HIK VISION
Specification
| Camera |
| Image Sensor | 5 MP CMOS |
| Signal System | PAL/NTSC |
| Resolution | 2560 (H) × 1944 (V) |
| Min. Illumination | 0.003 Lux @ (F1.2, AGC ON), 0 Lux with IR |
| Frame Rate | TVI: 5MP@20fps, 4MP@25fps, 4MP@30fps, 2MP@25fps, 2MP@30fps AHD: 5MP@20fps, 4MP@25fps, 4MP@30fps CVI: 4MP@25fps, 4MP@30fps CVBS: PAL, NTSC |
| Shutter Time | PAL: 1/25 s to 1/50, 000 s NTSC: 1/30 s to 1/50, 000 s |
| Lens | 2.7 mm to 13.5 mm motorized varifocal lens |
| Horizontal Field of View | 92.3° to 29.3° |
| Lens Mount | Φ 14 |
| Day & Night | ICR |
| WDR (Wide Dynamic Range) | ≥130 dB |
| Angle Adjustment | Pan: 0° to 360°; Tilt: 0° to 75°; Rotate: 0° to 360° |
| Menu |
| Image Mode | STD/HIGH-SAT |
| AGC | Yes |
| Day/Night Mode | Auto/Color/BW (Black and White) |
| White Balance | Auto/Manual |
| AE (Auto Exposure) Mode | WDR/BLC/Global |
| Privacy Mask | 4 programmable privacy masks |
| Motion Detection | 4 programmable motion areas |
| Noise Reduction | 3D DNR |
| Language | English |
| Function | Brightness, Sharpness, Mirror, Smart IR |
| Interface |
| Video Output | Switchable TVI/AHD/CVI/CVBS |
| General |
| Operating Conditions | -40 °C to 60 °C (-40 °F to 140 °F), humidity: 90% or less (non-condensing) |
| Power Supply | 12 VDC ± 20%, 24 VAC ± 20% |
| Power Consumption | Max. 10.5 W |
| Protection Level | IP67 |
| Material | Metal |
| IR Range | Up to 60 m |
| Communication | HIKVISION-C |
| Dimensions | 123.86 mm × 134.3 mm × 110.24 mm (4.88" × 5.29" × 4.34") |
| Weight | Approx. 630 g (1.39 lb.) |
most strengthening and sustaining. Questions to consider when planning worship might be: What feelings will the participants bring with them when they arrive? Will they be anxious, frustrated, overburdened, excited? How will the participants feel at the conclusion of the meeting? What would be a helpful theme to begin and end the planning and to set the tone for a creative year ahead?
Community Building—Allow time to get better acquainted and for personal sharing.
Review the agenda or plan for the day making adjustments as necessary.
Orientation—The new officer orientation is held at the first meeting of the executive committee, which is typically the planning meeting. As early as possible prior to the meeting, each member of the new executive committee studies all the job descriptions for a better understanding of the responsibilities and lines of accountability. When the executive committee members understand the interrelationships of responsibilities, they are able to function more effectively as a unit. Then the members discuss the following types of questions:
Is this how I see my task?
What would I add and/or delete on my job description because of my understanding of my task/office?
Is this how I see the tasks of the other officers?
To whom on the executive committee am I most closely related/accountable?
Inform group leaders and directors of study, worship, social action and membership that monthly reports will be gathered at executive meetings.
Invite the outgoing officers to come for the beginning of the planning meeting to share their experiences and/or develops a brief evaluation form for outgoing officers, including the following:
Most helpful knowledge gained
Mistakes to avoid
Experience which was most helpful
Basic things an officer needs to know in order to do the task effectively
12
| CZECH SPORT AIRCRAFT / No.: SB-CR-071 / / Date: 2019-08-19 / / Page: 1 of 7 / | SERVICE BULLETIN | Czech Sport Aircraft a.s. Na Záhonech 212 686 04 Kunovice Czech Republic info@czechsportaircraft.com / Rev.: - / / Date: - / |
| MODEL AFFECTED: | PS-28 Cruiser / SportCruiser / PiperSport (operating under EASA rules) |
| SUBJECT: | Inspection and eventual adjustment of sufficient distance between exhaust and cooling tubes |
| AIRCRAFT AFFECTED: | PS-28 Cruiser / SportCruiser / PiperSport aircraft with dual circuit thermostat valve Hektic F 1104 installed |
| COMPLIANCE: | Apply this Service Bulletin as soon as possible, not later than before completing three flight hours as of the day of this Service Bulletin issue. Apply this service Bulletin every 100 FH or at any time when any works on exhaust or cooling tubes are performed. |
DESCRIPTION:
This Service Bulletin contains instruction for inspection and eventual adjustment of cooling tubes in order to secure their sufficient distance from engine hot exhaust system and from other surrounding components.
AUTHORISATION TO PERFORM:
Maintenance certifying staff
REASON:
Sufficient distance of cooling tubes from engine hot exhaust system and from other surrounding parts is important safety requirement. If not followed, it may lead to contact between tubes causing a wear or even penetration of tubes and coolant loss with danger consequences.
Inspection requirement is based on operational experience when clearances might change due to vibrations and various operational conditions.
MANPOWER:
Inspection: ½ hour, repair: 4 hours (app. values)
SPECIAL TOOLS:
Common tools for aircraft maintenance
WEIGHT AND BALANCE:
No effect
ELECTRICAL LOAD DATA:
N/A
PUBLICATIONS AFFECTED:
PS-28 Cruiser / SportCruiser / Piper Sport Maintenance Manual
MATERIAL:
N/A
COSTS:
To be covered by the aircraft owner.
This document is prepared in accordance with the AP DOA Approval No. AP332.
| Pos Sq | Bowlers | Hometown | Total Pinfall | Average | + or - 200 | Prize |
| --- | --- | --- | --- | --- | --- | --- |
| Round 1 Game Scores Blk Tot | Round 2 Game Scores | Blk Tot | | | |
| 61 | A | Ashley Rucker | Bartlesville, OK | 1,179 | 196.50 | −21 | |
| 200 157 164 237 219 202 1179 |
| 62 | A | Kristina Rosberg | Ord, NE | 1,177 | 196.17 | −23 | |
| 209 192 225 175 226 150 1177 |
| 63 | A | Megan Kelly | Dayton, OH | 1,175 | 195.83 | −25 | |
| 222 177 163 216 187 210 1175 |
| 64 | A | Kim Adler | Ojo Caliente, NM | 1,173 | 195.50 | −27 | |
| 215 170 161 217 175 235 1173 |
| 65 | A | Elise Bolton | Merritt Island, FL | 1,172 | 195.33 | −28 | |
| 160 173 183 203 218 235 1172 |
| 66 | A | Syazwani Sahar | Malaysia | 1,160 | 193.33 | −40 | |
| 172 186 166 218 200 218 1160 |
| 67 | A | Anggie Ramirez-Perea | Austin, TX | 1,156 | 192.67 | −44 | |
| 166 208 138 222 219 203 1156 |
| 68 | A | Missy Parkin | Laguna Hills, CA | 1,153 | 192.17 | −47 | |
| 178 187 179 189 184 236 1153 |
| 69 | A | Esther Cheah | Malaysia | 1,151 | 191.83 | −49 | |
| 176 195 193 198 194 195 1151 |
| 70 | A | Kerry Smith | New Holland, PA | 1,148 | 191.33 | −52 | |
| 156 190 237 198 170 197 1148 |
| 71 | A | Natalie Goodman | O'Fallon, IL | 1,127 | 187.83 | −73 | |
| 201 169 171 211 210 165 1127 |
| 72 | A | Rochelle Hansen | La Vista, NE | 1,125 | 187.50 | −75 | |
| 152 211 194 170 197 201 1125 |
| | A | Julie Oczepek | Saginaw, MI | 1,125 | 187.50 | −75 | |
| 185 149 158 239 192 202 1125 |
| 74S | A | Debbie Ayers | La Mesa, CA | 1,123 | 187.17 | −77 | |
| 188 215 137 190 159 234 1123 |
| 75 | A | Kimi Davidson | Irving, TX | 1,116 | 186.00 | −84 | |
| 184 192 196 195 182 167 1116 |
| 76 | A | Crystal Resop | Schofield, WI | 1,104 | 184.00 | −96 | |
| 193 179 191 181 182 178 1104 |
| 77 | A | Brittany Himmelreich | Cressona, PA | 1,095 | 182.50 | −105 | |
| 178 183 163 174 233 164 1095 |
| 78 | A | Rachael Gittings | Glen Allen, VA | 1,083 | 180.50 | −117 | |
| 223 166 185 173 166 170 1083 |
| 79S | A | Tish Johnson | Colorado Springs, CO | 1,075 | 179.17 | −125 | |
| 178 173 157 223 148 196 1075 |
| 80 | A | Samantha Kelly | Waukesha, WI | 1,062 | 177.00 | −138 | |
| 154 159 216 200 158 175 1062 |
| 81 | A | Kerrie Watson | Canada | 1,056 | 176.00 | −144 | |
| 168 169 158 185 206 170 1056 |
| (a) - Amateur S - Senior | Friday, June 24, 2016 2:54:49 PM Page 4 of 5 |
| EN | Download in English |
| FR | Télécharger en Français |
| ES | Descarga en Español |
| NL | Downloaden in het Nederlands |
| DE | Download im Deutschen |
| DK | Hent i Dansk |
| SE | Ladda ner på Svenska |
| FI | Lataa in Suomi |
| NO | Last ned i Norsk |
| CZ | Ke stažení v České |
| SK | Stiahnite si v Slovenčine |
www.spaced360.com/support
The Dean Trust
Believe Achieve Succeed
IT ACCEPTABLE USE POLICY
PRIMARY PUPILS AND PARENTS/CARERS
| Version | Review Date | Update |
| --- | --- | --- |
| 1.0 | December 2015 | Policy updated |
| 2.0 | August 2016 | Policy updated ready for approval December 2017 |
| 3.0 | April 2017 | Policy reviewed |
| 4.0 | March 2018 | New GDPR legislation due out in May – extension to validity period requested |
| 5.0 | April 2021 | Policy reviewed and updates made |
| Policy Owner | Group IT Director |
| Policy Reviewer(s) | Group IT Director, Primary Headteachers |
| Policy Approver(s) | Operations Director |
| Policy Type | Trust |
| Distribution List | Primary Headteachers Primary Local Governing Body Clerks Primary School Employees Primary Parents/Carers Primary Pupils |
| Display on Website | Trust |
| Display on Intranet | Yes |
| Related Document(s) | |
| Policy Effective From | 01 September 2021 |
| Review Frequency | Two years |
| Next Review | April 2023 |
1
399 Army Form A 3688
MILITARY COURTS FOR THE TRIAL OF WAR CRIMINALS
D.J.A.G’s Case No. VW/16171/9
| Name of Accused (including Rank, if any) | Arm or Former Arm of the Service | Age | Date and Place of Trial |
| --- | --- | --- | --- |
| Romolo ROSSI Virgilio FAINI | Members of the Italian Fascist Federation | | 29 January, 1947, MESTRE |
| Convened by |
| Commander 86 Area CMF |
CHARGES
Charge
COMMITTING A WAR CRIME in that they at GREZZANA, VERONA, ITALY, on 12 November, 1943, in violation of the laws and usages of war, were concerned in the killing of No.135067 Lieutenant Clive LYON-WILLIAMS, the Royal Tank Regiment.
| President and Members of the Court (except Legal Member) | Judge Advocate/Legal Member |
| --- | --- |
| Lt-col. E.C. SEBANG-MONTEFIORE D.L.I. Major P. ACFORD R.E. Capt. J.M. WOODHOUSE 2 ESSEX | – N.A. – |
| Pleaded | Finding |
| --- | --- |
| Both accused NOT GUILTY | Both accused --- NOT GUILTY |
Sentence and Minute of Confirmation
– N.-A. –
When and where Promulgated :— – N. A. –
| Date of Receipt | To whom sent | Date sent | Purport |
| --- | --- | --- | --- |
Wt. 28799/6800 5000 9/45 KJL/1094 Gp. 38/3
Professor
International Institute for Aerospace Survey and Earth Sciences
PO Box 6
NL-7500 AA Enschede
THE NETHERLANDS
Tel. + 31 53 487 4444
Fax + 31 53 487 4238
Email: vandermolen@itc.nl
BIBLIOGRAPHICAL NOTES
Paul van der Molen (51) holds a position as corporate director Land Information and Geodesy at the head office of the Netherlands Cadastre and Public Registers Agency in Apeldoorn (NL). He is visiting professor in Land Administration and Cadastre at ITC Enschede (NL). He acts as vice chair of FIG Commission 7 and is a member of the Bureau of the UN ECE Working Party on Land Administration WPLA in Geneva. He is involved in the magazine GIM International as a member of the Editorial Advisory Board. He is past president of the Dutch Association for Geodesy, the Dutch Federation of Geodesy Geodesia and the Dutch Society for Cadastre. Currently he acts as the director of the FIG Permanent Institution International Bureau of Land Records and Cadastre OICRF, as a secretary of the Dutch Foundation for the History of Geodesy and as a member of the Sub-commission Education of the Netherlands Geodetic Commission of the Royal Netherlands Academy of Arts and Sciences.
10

----------------

→ WORK INSTRUCTIONS:
Keeping every character as it is, restate the lines above that run from the line with "Sufficient distance of" through the line with "219 202 1179 |", both included, and nothing else.

→ ANSWER TO THE EXERCISE:
Sufficient distance of cooling tubes from engine hot exhaust system and from other surrounding parts is important safety requirement. If not followed, it may lead to contact between tubes causing a wear or even penetration of tubes and coolant loss with danger consequences.
Inspection requirement is based on operational experience when clearances might change due to vibrations and various operational conditions.
MANPOWER:
Inspection: ½ hour, repair: 4 hours (app. values)
SPECIAL TOOLS:
Common tools for aircraft maintenance
WEIGHT AND BALANCE:
No effect
ELECTRICAL LOAD DATA:
N/A
PUBLICATIONS AFFECTED:
PS-28 Cruiser / SportCruiser / Piper Sport Maintenance Manual
MATERIAL:
N/A
COSTS:
To be covered by the aircraft owner.
This document is prepared in accordance with the AP DOA Approval No. AP332.
| Pos Sq | Bowlers | Hometown | Total Pinfall | Average | + or - 200 | Prize |
| --- | --- | --- | --- | --- | --- | --- |
| Round 1 Game Scores Blk Tot | Round 2 Game Scores | Blk Tot | | | |
| 61 | A | Ashley Rucker | Bartlesville, OK | 1,179 | 196.50 | −21 | |
| 200 157 164 237 219 202 1179 |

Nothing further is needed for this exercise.